§ **Instruction**
Return each entry word for word and skip its pictures.

(Object modification listings)
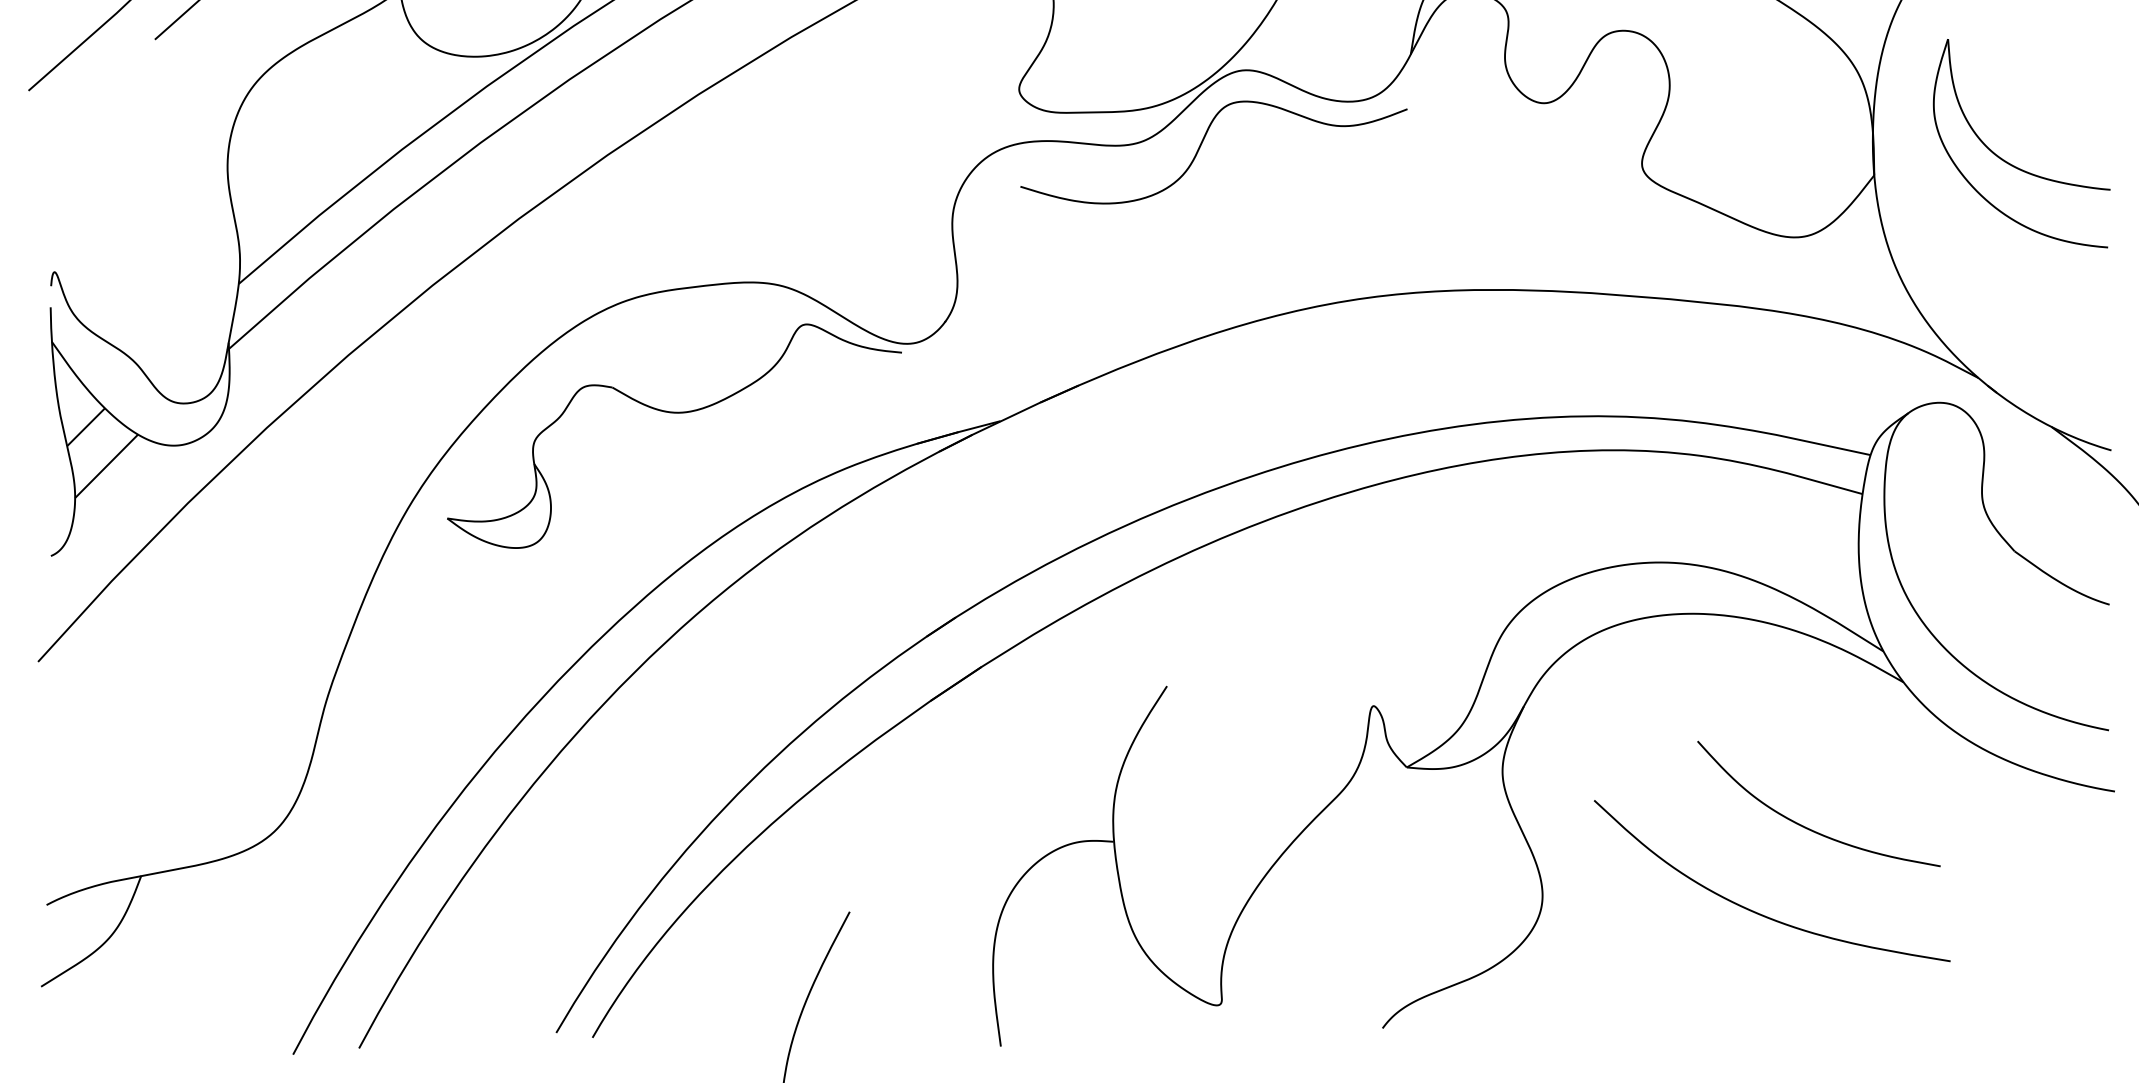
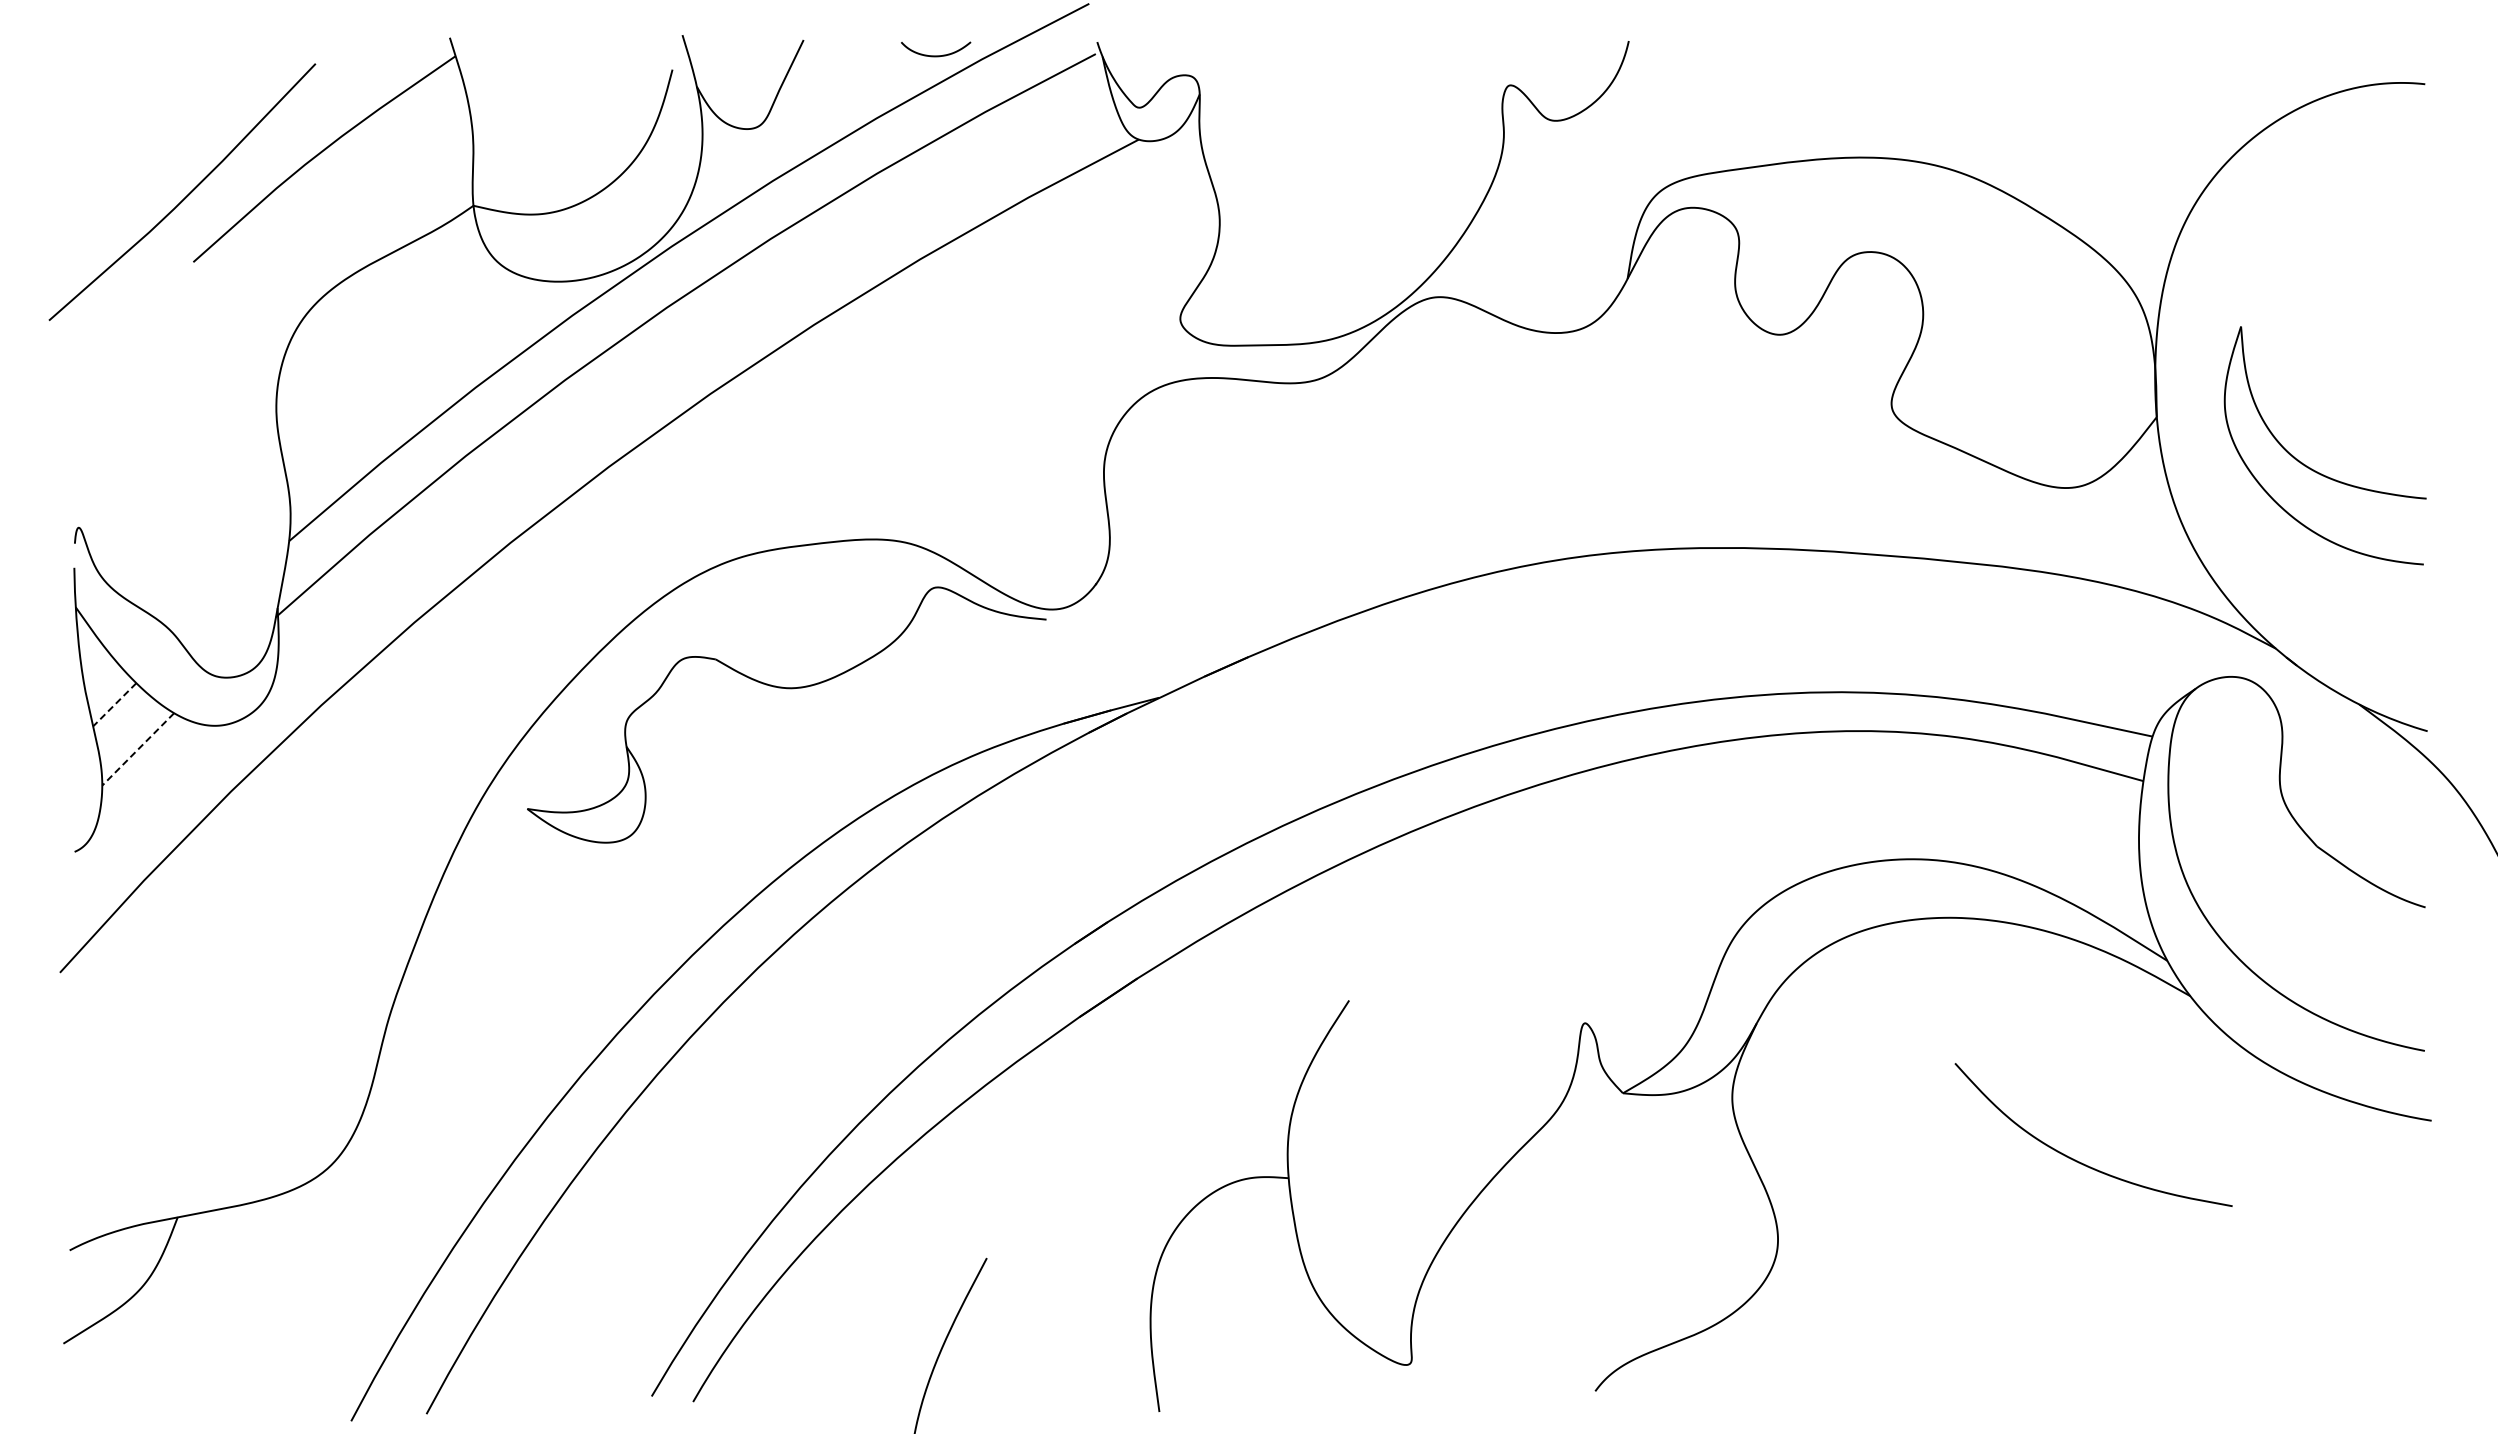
curve: (1201, 145) -> (1388, 383), removed
part: (2010, 163) -> (2312, 468), moved
line: (85, 426) -> (114, 704), solid -> dashed
line: (105, 466) -> (137, 749), solid -> dashed
curve: (1759, 913) -> (2025, 1259), removed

§ **Finished exercise**
curve: (1201, 145) -> (1388, 383), removed
part: (2010, 163) -> (2312, 468), moved
line: (85, 426) -> (114, 704), solid -> dashed
line: (105, 466) -> (137, 749), solid -> dashed
curve: (1759, 913) -> (2025, 1259), removed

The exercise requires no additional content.